## Description of the task
Reproduce the data verbatim from its first line through the line containing "ma'nâsını beyân eden", including both of those lines.

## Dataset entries
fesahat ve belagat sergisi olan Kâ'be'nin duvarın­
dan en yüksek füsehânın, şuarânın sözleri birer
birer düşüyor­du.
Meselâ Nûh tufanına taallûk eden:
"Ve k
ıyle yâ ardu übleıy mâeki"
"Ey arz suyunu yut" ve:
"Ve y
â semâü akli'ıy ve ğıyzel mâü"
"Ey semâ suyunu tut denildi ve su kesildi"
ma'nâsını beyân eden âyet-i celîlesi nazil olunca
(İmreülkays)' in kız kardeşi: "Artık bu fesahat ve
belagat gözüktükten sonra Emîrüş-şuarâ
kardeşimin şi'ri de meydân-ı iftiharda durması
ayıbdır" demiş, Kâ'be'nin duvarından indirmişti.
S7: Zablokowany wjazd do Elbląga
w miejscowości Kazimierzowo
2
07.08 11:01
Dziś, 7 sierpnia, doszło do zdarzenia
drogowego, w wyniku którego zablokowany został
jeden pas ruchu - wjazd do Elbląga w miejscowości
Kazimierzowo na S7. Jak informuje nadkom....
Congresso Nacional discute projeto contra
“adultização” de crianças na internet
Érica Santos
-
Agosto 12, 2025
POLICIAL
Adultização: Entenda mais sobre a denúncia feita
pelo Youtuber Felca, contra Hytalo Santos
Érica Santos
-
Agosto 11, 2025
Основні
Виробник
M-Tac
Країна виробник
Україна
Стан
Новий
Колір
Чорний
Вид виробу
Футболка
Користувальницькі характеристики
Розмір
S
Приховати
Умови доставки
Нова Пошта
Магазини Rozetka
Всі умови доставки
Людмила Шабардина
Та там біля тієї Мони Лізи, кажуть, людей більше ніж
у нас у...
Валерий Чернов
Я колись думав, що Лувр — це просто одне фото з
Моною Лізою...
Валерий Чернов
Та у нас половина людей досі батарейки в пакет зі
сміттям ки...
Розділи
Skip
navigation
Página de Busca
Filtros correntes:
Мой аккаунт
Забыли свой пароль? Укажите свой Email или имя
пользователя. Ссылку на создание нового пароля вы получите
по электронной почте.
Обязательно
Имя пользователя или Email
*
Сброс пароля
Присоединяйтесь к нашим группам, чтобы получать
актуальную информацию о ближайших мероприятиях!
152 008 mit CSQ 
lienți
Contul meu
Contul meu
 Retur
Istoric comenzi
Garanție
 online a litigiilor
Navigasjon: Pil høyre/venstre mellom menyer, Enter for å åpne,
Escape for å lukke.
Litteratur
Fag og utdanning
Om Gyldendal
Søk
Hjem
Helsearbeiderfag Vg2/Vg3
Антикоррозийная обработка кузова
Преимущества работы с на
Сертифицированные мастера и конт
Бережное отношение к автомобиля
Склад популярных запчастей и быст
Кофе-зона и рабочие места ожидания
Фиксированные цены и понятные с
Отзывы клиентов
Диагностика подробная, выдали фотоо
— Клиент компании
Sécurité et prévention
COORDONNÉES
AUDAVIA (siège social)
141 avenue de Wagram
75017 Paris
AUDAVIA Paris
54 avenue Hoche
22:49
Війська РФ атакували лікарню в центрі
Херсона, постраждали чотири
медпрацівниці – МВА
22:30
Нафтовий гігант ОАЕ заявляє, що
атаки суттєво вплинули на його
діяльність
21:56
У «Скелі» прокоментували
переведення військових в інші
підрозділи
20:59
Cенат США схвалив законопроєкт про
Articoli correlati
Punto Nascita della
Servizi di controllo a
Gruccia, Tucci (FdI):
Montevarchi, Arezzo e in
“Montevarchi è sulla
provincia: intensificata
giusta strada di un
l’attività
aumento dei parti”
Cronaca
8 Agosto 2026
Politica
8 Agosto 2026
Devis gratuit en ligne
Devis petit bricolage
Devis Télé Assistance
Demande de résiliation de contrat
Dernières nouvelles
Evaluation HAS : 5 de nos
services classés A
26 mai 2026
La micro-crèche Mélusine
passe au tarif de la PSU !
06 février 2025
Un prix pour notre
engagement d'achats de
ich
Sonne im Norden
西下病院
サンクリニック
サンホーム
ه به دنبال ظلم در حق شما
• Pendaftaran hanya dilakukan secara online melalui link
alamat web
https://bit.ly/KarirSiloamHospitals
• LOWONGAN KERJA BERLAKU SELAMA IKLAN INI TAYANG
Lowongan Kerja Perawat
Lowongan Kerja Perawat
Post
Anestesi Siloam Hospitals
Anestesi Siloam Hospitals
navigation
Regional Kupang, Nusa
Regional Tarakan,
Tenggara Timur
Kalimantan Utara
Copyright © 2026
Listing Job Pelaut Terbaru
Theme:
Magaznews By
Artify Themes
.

## Task answer
fesahat ve belagat sergisi olan Kâ'be'nin duvarın­
dan en yüksek füsehânın, şuarânın sözleri birer
birer düşüyor­du.
Meselâ Nûh tufanına taallûk eden:
"Ve k
ıyle yâ ardu übleıy mâeki"
"Ey arz suyunu yut" ve:
"Ve y
â semâü akli'ıy ve ğıyzel mâü"
"Ey semâ suyunu tut denildi ve su kesildi"
ma'nâsını beyân eden âyet-i celîlesi nazil olunca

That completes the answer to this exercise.